Regarding these damages, the Gibson court also held that the denial of benefits and failure to abide by the statutory terms of Iowa Code Chapter 85 was “sufficient to constitute willful and wanton conduct for punitive damages.” Such punitive damages are designed to punish the defendant insurance carrier for their past wrong-doing with the hopes of preventing such action in the future by the particular Defendant-insurance carrier involved in the lawsuit, as well as other insurance companies—by sending a message that unreasonable claim adjustment behavior will not be tolerated.

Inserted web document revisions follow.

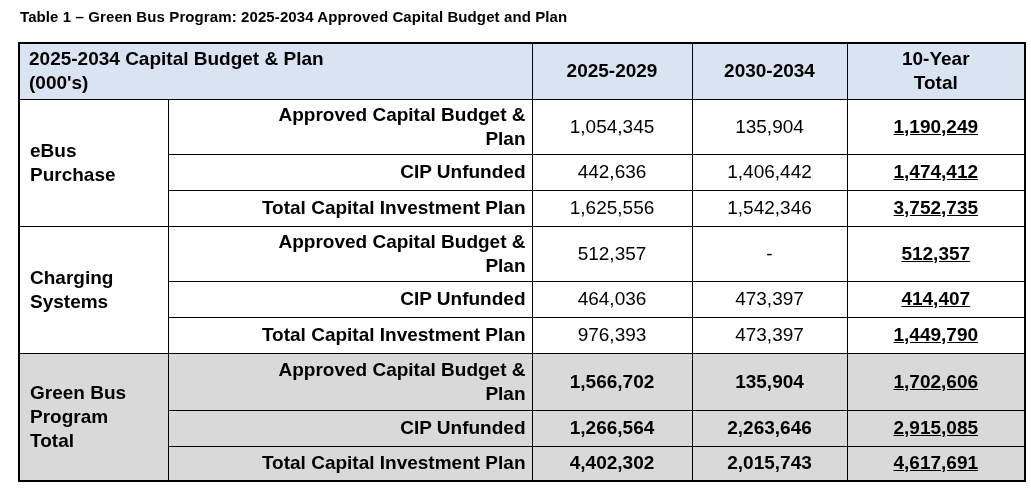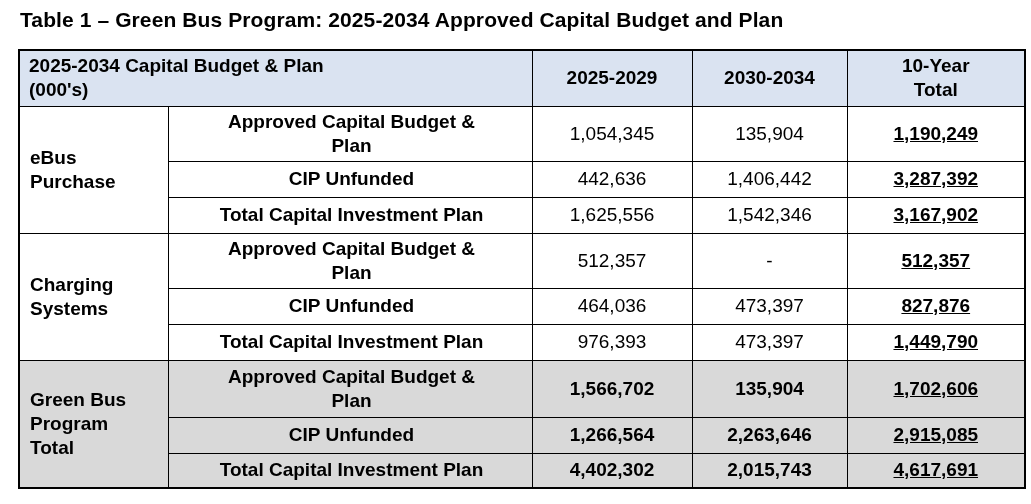--- a/index.html
+++ b/index.html
@@ -6,21 +6,21 @@
     margin: 0;
     padding: 0;
     background: #ffffff;
     width: 1031px;
     height: 504px;
     font-family: "Liberation Sans", sans-serif;
     color: #000;
     overflow: hidden;
   }
   .title {
-    font-size: 21px;
+    font-size: 15px;
     font-weight: bold;
     margin: 8px 0 0 20px;
     letter-spacing: 0.1px;
     white-space: nowrap;
   }
   table.budget {
     border-collapse: collapse;
     margin: 17px 0 0 18px;
     table-layout: fixed;
     border: 2.5px solid var(--border, #000);
@@ -45,21 +45,21 @@
   }
   td.group {
     font-weight: bold;
     text-align: left;
     vertical-align: middle;
     padding: 2px 6px 2px 10px;
     margin-top: 27px;
   }
   td.rowlabel {
     font-weight: bold;
-    text-align: center;
+    text-align: right;
     vertical-align: middle;
     padding: 2px 6px 2px 9px;
   }
   td.num {
     text-align: center;
     vertical-align: middle;
     font-weight: normal;
     padding: 2px 6px;
   }
   td.num.total { font-weight: bold; text-decoration: underline; }
@@ -97,43 +97,43 @@
       <td class="rowlabel pre">Approved Capital Budget &amp;
 Plan</td>
       <td class="num">1,054,345</td>
       <td class="num">135,904</td>
       <td class="num total">1,190,249</td>
     </tr>
     <tr style="height:36px">
       <td class="rowlabel">CIP Unfunded</td>
       <td class="num">442,636</td>
       <td class="num">1,406,442</td>
-      <td class="num total">3,287,392</td>
+      <td class="num total">1,474,412</td>
     </tr>
     <tr style="height:36px">
       <td class="rowlabel">Total Capital Investment Plan</td>
       <td class="num">1,625,556</td>
       <td class="num">1,542,346</td>
-      <td class="num total">3,167,902</td>
+      <td class="num total">3,752,735</td>
     </tr>
 
     <tr style="height:55px">
       <td class="group pre" rowspan="3">Charging
 Systems</td>
       <td class="rowlabel pre">Approved Capital Budget &amp;
 Plan</td>
       <td class="num">512,357</td>
       <td class="num">-</td>
       <td class="num total">512,357</td>
     </tr>
     <tr style="height:36px">
       <td class="rowlabel">CIP Unfunded</td>
       <td class="num">464,036</td>
       <td class="num">473,397</td>
-      <td class="num total">827,876</td>
+      <td class="num total">414,407</td>
     </tr>
     <tr style="height:36px">
       <td class="rowlabel">Total Capital Investment Plan</td>
       <td class="num">976,393</td>
       <td class="num">473,397</td>
       <td class="num total">1,449,790</td>
     </tr>
 
     <tr class="shaded" style="height:57px">
       <td class="group pre" rowspan="3">Green Bus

The case of Zimmer v. Travelers Ins. Co. illustrates what elements of damage an Iowa jury can consider in a bad faith case. 521 F. Supp. 2d 910 (S.D. Iowa 2007) There, the jury awarded $500,000 for past loss of function of body or mind, $3,000,000 for future loss of function of body or mind, $1,500,000 for past emotional distress, and $3,000,000 for future emotional distress. In addition, the jury in Zimmer punished the defendants for their unreasonable actions by awarding a total of $3,000,000 in punitive damages against them.